But when it comes to negotiating rites of passage in Brussels, it seems that sentiment is allowed to cloud British national judgement. Churchill did not make the same mistake.
www.belfasttelegraph.co.uk . . .
Blair should follow Churchill's tack in dealing with the French
By Eric Waugh
11 August 2004
I have hazy recollections of Marc Cecillon, the huge six-feet-three lock forward on the French rugby team who retired five years ago. He scored nine international tries and captained the international XV.
But last Saturday M. Cecillon, now 45 and the father of two daughters, went to a party with his wife, Chantal, a medical secretary, at Saint Savin, a village near their home, 25 miles along the eastern autoroute out of Lyons which leads towards the mountains round Chambery.
It was an open-air party. There were about 60 there, mostly French rugby players, past and present.

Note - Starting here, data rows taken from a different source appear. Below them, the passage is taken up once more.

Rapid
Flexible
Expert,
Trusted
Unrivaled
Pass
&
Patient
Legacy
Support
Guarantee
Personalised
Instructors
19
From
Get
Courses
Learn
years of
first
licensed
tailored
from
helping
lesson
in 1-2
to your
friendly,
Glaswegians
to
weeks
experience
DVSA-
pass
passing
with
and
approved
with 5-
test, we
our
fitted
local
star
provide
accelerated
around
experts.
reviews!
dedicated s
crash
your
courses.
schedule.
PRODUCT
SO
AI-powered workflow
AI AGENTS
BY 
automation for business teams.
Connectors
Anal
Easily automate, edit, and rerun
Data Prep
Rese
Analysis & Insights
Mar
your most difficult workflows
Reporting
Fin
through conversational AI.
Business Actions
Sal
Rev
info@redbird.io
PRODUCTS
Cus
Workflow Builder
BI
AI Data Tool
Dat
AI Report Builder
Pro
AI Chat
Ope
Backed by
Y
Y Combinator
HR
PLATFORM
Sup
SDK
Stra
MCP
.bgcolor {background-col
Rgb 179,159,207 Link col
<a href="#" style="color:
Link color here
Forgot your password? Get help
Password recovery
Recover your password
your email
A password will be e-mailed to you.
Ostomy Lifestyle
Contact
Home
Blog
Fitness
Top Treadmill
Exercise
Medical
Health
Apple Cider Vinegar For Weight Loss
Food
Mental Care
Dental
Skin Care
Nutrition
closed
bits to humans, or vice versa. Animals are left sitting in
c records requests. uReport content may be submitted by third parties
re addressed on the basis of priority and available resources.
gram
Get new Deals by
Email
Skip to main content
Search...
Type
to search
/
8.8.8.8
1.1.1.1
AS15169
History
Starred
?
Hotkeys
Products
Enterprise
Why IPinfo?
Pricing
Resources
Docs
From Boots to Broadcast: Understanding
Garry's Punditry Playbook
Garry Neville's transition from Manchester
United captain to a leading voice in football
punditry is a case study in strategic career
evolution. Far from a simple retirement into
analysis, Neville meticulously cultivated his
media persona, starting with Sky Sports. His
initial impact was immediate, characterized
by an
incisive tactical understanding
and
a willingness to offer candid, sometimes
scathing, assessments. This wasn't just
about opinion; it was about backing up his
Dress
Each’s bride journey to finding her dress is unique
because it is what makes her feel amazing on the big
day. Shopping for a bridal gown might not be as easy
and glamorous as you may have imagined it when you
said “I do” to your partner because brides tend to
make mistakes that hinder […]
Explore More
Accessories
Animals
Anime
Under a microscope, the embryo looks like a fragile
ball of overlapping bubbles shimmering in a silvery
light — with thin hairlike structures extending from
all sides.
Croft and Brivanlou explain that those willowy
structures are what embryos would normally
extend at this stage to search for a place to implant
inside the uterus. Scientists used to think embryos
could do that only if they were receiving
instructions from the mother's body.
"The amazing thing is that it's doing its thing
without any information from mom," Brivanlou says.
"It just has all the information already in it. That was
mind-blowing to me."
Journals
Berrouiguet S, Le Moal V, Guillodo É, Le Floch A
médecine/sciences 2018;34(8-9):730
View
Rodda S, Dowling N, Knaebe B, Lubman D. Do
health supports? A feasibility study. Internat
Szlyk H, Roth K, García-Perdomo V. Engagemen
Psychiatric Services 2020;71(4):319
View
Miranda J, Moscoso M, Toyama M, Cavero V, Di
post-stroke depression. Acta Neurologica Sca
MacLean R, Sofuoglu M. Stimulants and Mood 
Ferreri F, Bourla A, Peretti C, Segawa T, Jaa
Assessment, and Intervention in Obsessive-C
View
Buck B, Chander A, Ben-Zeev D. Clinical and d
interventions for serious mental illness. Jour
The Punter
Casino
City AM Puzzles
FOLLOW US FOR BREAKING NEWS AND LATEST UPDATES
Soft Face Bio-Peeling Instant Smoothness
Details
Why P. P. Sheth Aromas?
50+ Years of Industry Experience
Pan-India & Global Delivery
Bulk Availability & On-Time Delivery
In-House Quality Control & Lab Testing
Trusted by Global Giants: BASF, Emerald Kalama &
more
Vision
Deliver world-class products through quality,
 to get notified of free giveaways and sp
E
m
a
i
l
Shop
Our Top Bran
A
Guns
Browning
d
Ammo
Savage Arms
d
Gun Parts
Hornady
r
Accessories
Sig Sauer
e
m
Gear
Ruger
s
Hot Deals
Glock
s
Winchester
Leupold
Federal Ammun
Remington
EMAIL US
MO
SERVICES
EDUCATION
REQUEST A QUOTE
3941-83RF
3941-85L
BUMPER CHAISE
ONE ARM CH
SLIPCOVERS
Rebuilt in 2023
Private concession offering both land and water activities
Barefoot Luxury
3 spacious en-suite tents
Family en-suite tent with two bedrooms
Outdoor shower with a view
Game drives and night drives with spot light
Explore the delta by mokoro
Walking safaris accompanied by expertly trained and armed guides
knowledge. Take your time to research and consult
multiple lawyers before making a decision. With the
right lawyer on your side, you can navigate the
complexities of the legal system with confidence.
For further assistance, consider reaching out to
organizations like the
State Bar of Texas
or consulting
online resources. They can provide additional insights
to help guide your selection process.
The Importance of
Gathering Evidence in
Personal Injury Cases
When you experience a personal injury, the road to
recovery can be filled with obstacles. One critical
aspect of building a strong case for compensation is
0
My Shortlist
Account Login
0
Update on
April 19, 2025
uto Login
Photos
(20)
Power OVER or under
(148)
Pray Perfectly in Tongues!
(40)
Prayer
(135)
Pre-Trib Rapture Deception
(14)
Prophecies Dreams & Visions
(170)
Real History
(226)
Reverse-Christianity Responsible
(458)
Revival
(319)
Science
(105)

As is not unusual on social occasions built round the camaraderie of the oval ball, there was a fair amount to drink.
In fact M. Cecillon, a former pastrycook, was said by friends late in the evening to be drunk himself. Accounts differ in detail; but it seems the large Frenchman had been arguing with his wife before they went to the party and had more loud words with her at it.
Just after eleven o'clock he left without her. He went back to their home, about five miles away, returning to the party just before midnight. Seeking out his wife, he produced a pistol before the assembled company and shot her three times in the head and throat.
As his wife collapsed, panic gripped the guests; but a group of Cecillon's ex-colleagues had enough presence of mind to seize him. He sustained blows to the head and was taken to hospital.
There he slept off his drunkenness, to awake on Sunday morning to be told the horrific tale. He is now in a prison cell charged with murder.
French rugby captains do not normally shoot their wives; but the tale does drive home a hard truth - that the French as a people can be wilful and headstrong to the point of violence.
Their driving manners are notorious. So much so that they have now captured from the Germans the doubtful distinction of killing more people on their roads than any other nation in the EU.
This wilfulness is also translated into shameless defence of the national interest. On the State-sensitive television service, the news is blatantly managed to that end.
President Bush attends an EU summit outside Limerick and gets nine seconds on the main evening bulletin at eight o'clock. But the American fat boy, Michael Moore, presenting his mendacious tract, Fahrenheit Nine-Eleven, on the same day at Cannes, gets several minutes. The decisive factor is that Moore, being anti-Bush, accords with the national interest.
It is held to be important to the national interest that the Germans be kept on board as joint spearhead of the EU project; so a hotel used by business people in central France carries a bold notice in the restaurant that all meats served are from France and Germany.
In the bedrooms there are French and German channels on the piped television - but no English: which is difficult for guests, such as the Japanese in front of me at the check-out, who speaks English to the clerk and pays with an Anglo-Saxon Visa card.
The British flock to France year by year because there is a national love of the French countryside, of its food, its space and the relics of its antiquity.
But when it comes to negotiating rites of passage in Brussels, it seems that sentiment is allowed to cloud British national judgement.
Churchill did not make the same mistake. Winston loved lolling in the sun on Cap Ferrat; his great heroine was Joan of Arc. But he took his cue from de Gaulle, who warned in 1945: "We shall stun you with our ingratitude".
I once wandered round de Gaulle's home on the edge of the sleepy village of Colombey-les Deux Eglises. All the photographs in the study carry flattering dedications - except Churchill's, which is economically inscribed: "To President de Gaulle from Winston Churchill". There was not a single volume in English on the bookshelves.
De Gaulle saw mechanised war coming in 1939: his superiors did not - and had no stomach for a fight. Winston knew it, and never forgave their making a separate peace with Hitler.
Blair needs to summon up a similar resolve as he confronts the excesses of the proposed EU Constitution.
The French, sensibly, look after No 1 - and give not two figs whom it annoys.